Negro, Macumba e Futebol
Alguns textos e livros sobre o futebol no Brasil deveriam ser obrigatórios para todos aqueles que se debruçam seriamente sobre esse esporte em nossas terras. Um desses textos, quem diria, não foi escrito por nenhum brasileiro, mas sim pelo crítico alemão Anatol Rosenfeld, em 1956. Trata-se do artigo ´´O Futebol no Brasil´´, escrito para o público alemão e publicado no Brasil na obra ´´Negro, Macumba e Futebol´´, da Editora Perspectiva.
Nesse texto, Rosenfeld chama nossa atenção inicialmente para a diferença entre o uso da mão e do pé no futebol. Segundo o crítico alemão, o arremesso feito com as mãos denota um comportamento incomparavelmente mais ´civilizado´ do que o golpe desferido com o pé. Existiria uma certa amabilidade na troca de bolas feita com as mãos, o que se observa acentuadamente nos jogos das moças. No futebol, entretanto, o movimento de chutar representaria um ato de agressão, por mais flexível que fosse o modo pelo qual o jogador tocasse na bola com os pés. Essa singularidade, aliás, é uma das explicações possíveis para o fato de o futebol ter-se tornado um esporte ´masculinizado´ por excelência, tanto na maneira como se joga como na platéia que lhe dá assistência.
O chute impetuoso, desta forma, teria sempre um caráter violento, que, entretanto, estaria domado pela disciplina. E essa ambivalência exerceria assim um apelo acentuado nas culturas ocidentais, que tanto reverenciam o ideal de masculinidade, principalmente os povos latinos. Aqui, porém, cabem algumas ressalvas históricas ao texto: esse escrito de Rosenfeld foi dirigido ao público alemão do pós-guerra; portanto, é preciso levar em consideração algumas particularidades de hoje que não se faziam totalmente presentes naquela época para o autor. Uma delas, por exemplo, é o fato de não poder caracterizar-se o Brasil como paradigma acabado de cultura ocidental, em função justamente da miscigenação e da transfiguração das matrizes que fundamentaram nossa colonização; mas essa já é outra discussão.

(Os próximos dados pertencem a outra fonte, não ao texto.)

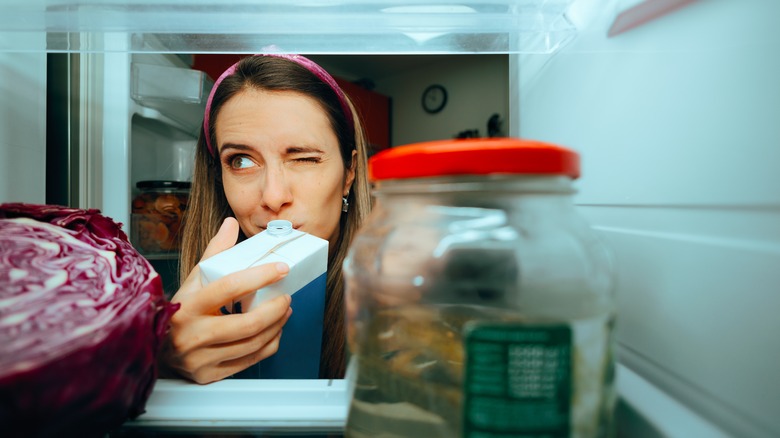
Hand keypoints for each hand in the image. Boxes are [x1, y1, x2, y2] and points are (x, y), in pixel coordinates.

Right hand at [161, 217, 292, 383]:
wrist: (156, 350)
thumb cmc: (179, 311)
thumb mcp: (192, 281)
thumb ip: (214, 253)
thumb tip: (230, 224)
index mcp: (186, 306)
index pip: (229, 287)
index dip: (259, 276)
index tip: (281, 268)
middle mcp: (191, 335)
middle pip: (246, 324)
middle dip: (275, 309)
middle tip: (286, 297)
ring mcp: (199, 359)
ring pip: (252, 344)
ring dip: (276, 326)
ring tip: (284, 311)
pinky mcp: (208, 376)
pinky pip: (249, 361)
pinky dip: (268, 345)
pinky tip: (274, 332)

O que cabe aqui mostrar é como Anatol Rosenfeld chama a atenção ainda para a presença do negro no futebol brasileiro. Diante de novas perspectivas, o esporte tornou-se para o negro um caminho de fuga que o levava à ascensão social. Dar pontapés numa bola era, para o negro, um ato de emancipação. De repente o próprio jogo tornava-se para eles um trabalho, fato que se relacionava inversamente com o período da escravidão, quando, por muitas vezes, o trabalho era realizado como se fosse um jogo.
Com o profissionalismo no Brasil, as massas arrancaram às camadas superiores o privilégio de praticar o futebol. Isso provocou, segundo Anatol, o abandono gradativo das ´moças de bem´, representantes da alta burguesia, da assistência desse esporte, uma vez que elas passaram a preferir modalidades mais exclusivas e reservadas. Além disso, houve igualmente uma queda na reputação social do futebol, que, todavia, começava a tornar-se o esporte nacional por excelência, envolvendo todos os círculos masculinos, inclusive as elites.

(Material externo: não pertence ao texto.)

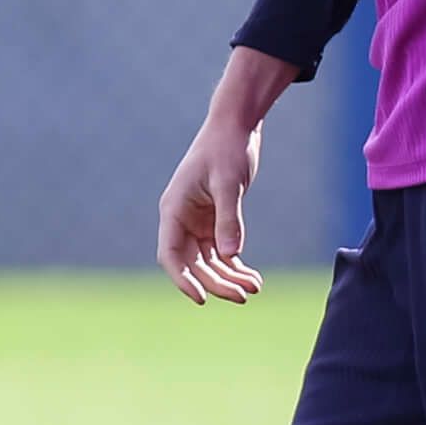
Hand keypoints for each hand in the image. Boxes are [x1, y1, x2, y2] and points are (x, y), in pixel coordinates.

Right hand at [158, 115, 268, 303]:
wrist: (236, 126)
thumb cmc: (227, 148)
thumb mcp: (228, 183)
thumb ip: (228, 219)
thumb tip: (230, 255)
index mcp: (174, 209)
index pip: (171, 254)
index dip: (183, 279)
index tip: (201, 298)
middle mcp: (181, 219)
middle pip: (193, 263)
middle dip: (216, 282)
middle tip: (243, 296)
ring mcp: (198, 222)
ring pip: (209, 261)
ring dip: (228, 277)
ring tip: (254, 288)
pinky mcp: (215, 220)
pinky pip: (221, 251)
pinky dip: (235, 265)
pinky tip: (252, 277)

De todo modo, Anatol Rosenfeld acredita que, no caso brasileiro, o futebol assumiu uma evolução moderna de caráter inteiramente profano, por conta certamente da presença dos torcedores. Apesar desse caráter profano, porém, o futebol configurou-se como objeto de culto, fator de transcendência e redenção. Numa atividade esportiva em que tanta coisa depende da sorte ou do acaso, entende-se melhor por que os times procuram apoio nas esferas sobrenaturais irradiadas pela imensa carga de paixão das torcidas de futebol. É como se essas forças manifestamente míticas trouxessem um estímulo benéfico à equipe e, ao mesmo tempo, ocasionassem um desfavor demoníaco ao adversário.
A conclusão a que chega Anatol Rosenfeld em seu artigo sobre as práticas futebolísticas no Brasil é emblemático e revela como se pode fazer a ponte entre esporte de massa e cultura. Seu raciocínio deveria fazer inveja aos intelectuais de gravata, que esnobam o futebol, o samba, o Carnaval, enfim, todas as práticas de apelo mais popular de nossa sociedade: ´´O futebol leva a uma catarse das massas, a uma descarga do ser animal – cuja motivação em sua escala de valores não vem ao caso – e a uma sublimação de tensões que, como se mostrou, contam, no Brasil, com uma abundância extraordinária de pontos de cristalização e de condensação´´ (p. 106).
Pois é. Já faz quase 50 anos que um alemão, que por aqui vivia, conseguiu enxergar o óbvio ululante. Há muitos letrados que ainda não se deram conta do óbvio. Alguns, aliás, pouco enxergam.